UN response mission says increasing infections in Sierra Leone will make it hard to meet December 1 deadline.
by Al JazeeraA deadline of December 1 to contain the Ebola virus will not be fully met due to escalating numbers of cases in Sierra Leone and elsewhere, the UN Ebola Emergency Response Mission which had set the target, said.
The mission set the goal in September, seeking to have 70 percent of Ebola patients under treatment and 70 percent of Ebola victims safely buried. That target will be achieved in some areas, head of UNMEER Anthony Banbury told Reuters news agency, citing progress in Liberia.
“We are going to exceed the December 1 targets in some areas. But we are almost certainly going to fall short in others. In both those cases, we will adjust to what the circumstances are on the ground,” he said in an interview.
Banbury said the areas of greatest concern are in rural parts of Sierra Leone as well as the city of Makeni in the centre of the country and Port Loko in the northwest.
Improving surveillance
Surveillance to prevent further cross-border spread of the disease must be improved, he added, given the transmission of the disease overland from Guinea into Mali, where at least six people have now died.
The death toll in the worst Ebola epidemic on record has risen to 5,459 out of 15,351 cases identified in eight countries by the end of Nov. 18, the World Health Organization said on Friday.

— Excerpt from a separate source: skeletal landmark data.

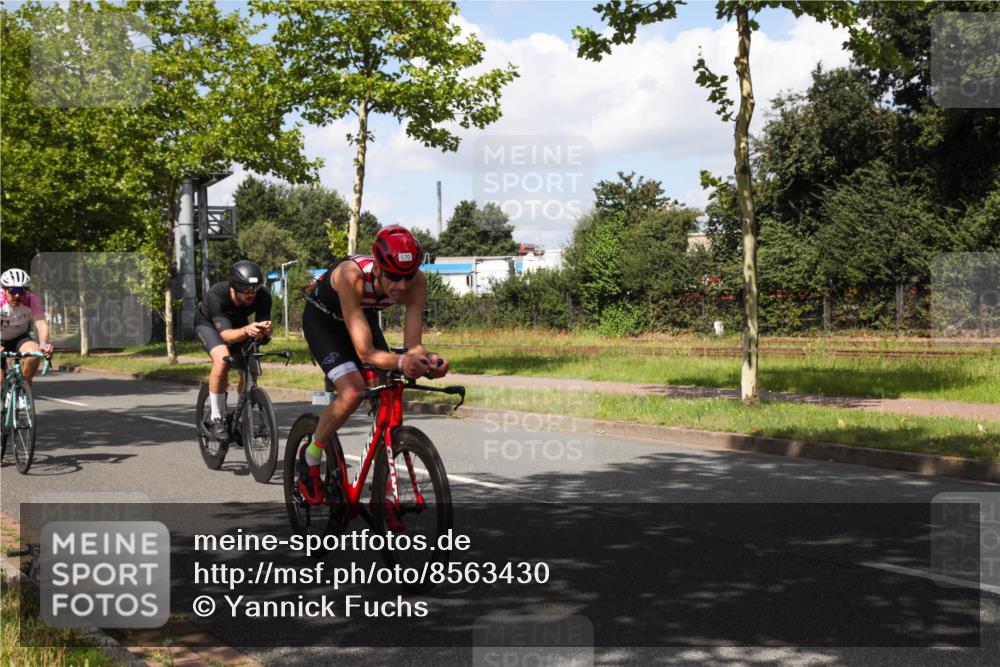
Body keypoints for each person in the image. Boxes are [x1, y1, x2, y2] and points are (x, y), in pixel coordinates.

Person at [298, 225, 449, 504]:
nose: (402, 286)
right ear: (378, 268)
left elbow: (412, 347)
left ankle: (383, 461)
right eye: (393, 276)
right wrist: (403, 361)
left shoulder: (416, 283)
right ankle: (310, 458)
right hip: (324, 322)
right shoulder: (351, 275)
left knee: (389, 384)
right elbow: (365, 352)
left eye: (407, 276)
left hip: (361, 317)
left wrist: (427, 362)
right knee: (353, 391)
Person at [195, 260, 273, 440]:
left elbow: (262, 331)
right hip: (208, 324)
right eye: (246, 289)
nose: (251, 294)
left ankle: (241, 416)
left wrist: (264, 331)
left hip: (237, 324)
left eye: (255, 288)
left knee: (250, 367)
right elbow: (226, 336)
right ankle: (217, 418)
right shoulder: (217, 294)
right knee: (223, 359)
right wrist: (247, 330)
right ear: (234, 287)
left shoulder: (263, 296)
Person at [0, 268, 54, 385]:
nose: (17, 295)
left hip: (20, 337)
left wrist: (44, 344)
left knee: (34, 353)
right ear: (4, 290)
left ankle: (23, 387)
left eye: (21, 291)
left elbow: (40, 322)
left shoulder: (32, 299)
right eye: (13, 291)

The vast majority of those cases are in Guinea, Sierra Leone and Liberia.
US Brigadier General Frank Tate, deputy commanding general of US forces helping Liberia fight the epidemic said on Monday that there has been dramatic improvement in the situation in the country considered the worst-hit by the outbreak.
Meanwhile, an Italian doctor who has been working in Sierra Leone has tested positive for the Ebola virus and is being transferred to Rome for treatment, the health ministry said Monday. It is Italy’s first confirmed case of Ebola.
The doctor, who was not identified and who works for the non-governmental organization Emergency, is scheduled to arrive overnight in Italy for treatment at the Lazzaro Spallanzani National Institute for Infectious Diseases in Rome.